Pada percobaan pertama, sel ragi mengembangkan cabang yang lebih besar yang mengurangi kepadatan organisme secara keseluruhan.
Setelah itu, cabang-cabang itu saling merapat dan membentuk gugusan yang menyerupai konsistensi gel modern. Akhirnya, struktur baru ini menciptakan 10.000 kali lebih tangguh daripada nenek moyang yang bersel tunggal.
"Sel-sel yang berevolusi berkembang melilit satu sama lain dan memperkuat strukturnya," tutur Bozdag.

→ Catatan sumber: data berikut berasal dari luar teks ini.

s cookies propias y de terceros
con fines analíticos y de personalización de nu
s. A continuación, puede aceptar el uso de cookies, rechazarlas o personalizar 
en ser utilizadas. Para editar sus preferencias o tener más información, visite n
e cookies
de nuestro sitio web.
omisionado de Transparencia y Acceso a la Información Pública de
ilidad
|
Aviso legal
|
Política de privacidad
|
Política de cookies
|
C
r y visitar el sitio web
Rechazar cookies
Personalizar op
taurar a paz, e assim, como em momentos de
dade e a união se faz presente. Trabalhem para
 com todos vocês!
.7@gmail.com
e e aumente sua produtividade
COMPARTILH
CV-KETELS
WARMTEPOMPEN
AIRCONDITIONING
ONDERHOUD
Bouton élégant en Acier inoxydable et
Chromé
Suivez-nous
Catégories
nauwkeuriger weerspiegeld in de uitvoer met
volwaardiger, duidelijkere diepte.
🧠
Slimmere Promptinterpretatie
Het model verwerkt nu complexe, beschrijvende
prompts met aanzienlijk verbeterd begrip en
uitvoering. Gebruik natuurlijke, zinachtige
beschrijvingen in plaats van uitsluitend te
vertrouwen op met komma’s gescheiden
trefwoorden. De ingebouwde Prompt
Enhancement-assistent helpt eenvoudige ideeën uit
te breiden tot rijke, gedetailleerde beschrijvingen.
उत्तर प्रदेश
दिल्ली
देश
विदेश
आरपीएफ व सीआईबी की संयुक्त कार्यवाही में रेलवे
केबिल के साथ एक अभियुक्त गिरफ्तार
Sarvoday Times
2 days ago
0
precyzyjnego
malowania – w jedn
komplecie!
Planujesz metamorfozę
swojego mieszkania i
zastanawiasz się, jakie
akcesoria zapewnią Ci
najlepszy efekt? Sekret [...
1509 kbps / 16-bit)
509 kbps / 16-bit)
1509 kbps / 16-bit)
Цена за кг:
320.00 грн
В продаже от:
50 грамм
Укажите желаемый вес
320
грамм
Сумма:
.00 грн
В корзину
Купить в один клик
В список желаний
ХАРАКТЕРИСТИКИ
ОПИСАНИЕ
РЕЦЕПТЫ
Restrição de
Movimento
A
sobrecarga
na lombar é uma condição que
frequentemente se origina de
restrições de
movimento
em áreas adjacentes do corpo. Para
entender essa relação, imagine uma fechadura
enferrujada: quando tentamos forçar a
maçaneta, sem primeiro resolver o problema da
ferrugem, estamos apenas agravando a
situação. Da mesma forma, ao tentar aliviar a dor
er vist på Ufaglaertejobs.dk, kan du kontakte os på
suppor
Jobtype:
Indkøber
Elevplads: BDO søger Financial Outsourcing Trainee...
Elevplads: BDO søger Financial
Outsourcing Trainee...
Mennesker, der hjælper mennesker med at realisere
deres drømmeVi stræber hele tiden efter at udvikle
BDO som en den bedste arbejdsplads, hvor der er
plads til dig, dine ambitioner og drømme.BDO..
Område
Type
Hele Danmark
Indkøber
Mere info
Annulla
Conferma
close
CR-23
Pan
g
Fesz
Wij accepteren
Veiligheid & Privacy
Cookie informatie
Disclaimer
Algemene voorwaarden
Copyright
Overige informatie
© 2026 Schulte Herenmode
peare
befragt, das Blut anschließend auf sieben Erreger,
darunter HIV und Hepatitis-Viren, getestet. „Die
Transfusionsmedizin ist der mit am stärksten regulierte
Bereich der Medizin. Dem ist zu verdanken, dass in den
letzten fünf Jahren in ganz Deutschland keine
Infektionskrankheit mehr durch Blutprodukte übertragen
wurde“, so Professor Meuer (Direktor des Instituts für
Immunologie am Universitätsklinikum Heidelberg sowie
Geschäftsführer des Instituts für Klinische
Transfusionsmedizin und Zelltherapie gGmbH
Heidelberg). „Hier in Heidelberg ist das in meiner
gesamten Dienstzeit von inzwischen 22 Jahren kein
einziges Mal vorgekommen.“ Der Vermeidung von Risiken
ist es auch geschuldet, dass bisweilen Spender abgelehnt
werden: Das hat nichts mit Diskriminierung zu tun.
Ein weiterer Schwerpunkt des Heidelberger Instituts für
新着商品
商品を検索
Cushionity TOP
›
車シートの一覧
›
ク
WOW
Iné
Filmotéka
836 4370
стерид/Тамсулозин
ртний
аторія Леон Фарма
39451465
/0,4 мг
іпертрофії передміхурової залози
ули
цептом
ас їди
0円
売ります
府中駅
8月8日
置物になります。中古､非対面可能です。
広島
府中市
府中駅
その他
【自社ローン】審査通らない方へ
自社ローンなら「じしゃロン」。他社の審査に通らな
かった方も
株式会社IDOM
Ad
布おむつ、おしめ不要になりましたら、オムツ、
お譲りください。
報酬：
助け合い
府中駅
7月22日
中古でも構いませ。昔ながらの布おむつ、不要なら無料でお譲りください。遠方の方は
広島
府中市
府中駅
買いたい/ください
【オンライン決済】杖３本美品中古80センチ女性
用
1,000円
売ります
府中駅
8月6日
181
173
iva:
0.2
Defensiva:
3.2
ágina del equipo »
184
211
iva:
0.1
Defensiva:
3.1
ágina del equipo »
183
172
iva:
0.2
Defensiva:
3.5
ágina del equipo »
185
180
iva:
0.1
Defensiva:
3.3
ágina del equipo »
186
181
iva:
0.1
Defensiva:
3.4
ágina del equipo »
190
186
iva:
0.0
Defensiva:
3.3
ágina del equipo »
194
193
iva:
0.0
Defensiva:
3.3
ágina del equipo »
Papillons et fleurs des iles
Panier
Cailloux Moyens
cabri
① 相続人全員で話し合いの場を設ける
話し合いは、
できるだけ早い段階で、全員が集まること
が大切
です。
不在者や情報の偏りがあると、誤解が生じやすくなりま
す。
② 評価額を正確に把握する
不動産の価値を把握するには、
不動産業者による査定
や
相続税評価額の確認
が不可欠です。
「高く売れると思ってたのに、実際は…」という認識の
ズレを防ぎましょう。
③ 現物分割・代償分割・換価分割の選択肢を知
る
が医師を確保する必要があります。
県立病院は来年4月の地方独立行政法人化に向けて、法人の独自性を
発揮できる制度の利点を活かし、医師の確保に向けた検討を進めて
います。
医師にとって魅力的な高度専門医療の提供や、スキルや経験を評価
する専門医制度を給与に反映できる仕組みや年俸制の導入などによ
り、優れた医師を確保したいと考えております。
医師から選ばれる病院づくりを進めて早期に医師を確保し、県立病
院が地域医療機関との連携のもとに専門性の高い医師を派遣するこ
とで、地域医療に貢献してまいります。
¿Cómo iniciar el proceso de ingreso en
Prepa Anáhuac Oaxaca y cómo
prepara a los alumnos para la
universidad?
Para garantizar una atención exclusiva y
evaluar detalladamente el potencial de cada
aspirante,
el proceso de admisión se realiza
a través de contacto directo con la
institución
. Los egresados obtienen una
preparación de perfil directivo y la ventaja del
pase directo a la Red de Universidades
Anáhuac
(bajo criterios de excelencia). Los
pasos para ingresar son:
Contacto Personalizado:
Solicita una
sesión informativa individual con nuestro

Peran Oksigen dalam Evolusi
Para peneliti juga menemukan peran oksigen yang terlibat dalam penentuan batas kemajuan evolusioner.
Pada awalnya, pasokan oksigen di bumi terbatas. Hingga ada sebuah jenis bakteri khusus ke atmosfer pad miliaran tahun lalu membentuk kehidupan multisel di udara.
Tak hanya itu, studi pada ragi ini juga mendukung bahwa oksigen mendukung pembentukan kehidupan multisel di Bumi.
Eksperimen ini mengungkapkan bahwa ragi yang tidak bergantung pada oksigen mampu berevolusi menjadi ukuran yang sangat besar.
Penemuan ini pun mengungkapkan peran penting tingkat oksigen dalam evolusi ukuran multisel.